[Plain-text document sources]

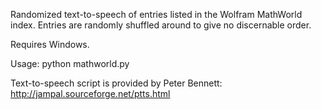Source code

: Randomized text-to-speech of entries listed in the Wolfram MathWorld index.  Entries are randomly shuffled around to give no discernable order.

Requires Windows.

Usage:  python mathworld.py

Text-to-speech script is provided by Peter Bennett: http://jampal.sourceforge.net/ptts.html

**PROMPT**
Once the pictures are set aside, restate the remaining data above exactly.

**FINISHED EXERCISE**
Source code

: Randomized text-to-speech of entries listed in the Wolfram MathWorld index.  Entries are randomly shuffled around to give no discernable order.

Requires Windows.

Usage:  python mathworld.py

Text-to-speech script is provided by Peter Bennett: http://jampal.sourceforge.net/ptts.html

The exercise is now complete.